Selon une étude d’Havas Market Probe datant de 2017, plus de la moitié des Français pensent que les entreprises ont désormais un rôle plus important que les gouvernements pour créer un avenir meilleur. Faut-il voir dans ce sondage une exacerbation de la défiance envers le politique et un regain de confiance pour les initiatives privées ?
Il est vrai que l’agilité, la créativité ainsi que les ressources financières et humaines des entreprises, leur confèrent une indéniable crédibilité pour appréhender les défis scientifiques, humanitaires, sociaux et environnementaux qu’elles ont contribuées à faire naître.
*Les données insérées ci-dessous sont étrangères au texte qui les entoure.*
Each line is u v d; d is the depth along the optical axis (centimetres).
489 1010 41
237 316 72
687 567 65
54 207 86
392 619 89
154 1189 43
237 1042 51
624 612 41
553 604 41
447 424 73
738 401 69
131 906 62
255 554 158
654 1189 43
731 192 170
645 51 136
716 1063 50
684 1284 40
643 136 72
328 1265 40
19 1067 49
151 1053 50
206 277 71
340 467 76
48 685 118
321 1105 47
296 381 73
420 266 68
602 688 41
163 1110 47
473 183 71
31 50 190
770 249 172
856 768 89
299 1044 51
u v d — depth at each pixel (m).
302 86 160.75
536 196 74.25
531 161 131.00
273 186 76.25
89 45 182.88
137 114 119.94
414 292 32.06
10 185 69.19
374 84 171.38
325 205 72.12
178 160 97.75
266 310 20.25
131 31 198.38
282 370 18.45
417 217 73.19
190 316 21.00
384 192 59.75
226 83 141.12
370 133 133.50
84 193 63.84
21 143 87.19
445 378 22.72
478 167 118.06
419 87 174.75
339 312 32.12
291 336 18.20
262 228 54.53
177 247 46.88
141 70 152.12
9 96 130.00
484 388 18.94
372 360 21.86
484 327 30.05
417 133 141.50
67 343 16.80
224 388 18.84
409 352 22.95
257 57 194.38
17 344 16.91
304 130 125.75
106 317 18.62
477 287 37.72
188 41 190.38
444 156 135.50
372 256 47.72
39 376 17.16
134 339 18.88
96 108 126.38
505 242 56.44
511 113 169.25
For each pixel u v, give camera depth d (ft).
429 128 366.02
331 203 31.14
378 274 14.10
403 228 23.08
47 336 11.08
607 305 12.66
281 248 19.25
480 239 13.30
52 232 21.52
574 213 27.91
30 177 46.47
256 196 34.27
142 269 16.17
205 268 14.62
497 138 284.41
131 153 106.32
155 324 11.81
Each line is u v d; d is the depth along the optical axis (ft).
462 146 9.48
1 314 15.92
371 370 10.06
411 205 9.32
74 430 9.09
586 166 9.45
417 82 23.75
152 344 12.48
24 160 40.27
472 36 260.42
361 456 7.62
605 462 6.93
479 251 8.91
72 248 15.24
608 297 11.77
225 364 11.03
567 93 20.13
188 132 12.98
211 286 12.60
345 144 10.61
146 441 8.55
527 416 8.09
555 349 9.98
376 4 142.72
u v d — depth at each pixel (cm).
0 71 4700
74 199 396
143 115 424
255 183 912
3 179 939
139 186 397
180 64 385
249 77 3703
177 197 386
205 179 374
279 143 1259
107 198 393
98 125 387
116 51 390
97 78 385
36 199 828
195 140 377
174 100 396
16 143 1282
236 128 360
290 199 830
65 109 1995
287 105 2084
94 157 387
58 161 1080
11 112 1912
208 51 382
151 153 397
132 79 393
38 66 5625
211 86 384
En tout cas, il est manifeste que de plus en plus d’entreprises s’investissent dans la vie de la cité. De là à encourager le dirigeant à s’engager politiquement il n’y a qu’un pas. D’autant que, si le droit social français soutient les initiatives visant à instaurer un principe de neutralité politique dans les entreprises rien n’empêche le dirigeant d’exprimer publiquement ses convictions, voire de soutenir tel ou tel candidat.
C’est ce que l’on observe à chaque élection. Quelques intrépides proclament leur soutien à un candidat. Mais est-ce là une démarche pertinente ? La question se pose à plusieurs titres.
D’abord parce que les salariés, les partenaires et les clients de l’entreprise ne partagent pas forcément les opinions politiques du dirigeant. Un engagement public de sa part peut être à l’origine d’un certain malaise.
Ce fût récemment le cas pour Francis Holder, le patron du groupe éponyme détenant notamment Ladurée et les boulangeries Paul lorsqu’il invita ses salariés à voter François Fillon aux dernières élections présidentielles.
Ensuite, parce qu’une prise de position politique est de nature à surexposer médiatiquement le dirigeant. Si une exposition peut parfois se révéler utile aux intérêts de l’entreprise, la surexposition peut vite devenir contreproductive comme l’atteste la carrière tumultueuse de Bernard Tapie.
Enfin, parce qu’un dirigeant doit être en capacité de dialoguer sereinement avec tous les politiques quelle que soit leur étiquette et ce pour une raison simple : la pérennité de l’entreprise est un enjeu majeur qui requiert d’intégrer des objectifs à long terme dans sa stratégie alors que le rythme électoral et le principe des mandats astreint généralement le politique privilégier le court terme.
Lorsqu’on les interroge sur le sujet, la plupart des dirigeants privilégient une posture de neutralité vis-à-vis des politiques. Pourtant ces derniers sont souvent attentifs à la parole de ceux qui ont notamment la capacité d’influencer significativement l’emploi local, dans un sens comme dans l’autre.
Mais dans ce jeu d’influence réciproque, le dirigeant peut-il vraiment prétendre à la neutralité politique ? Pas sûr ! D’abord parce que certains partis extrémistes ne méritent sans doute pas autant d’égards. Mais aussi parce qu’à la lumière des décisions qu’il ou elle prend économiquement et socialement, le dirigeant en dit souvent beaucoup sur ses convictions et ses croyances.
A la question posée dans le titre de cette chronique, voici 3 propositions de réponse :
• Tout d’abord, il est prudent d’éviter à tout prix une surexposition médiatique.
• Ensuite, il est sage de réfréner son désir d’exposer publiquement son éventuel engagement personnel auprès d’un parti politique.
• Enfin, il est tout à fait acceptable de s’engager ouvertement et de tout cœur envers une ou plusieurs causes d’intérêts général à la condition que celles-ci soient autant que possible en concertation avec les salariés, les clients et les partenaires de l’entreprise.
Quant à la relation avec les politiques, il est préférable de la considérer comme nécessaire mais jamais exclusive.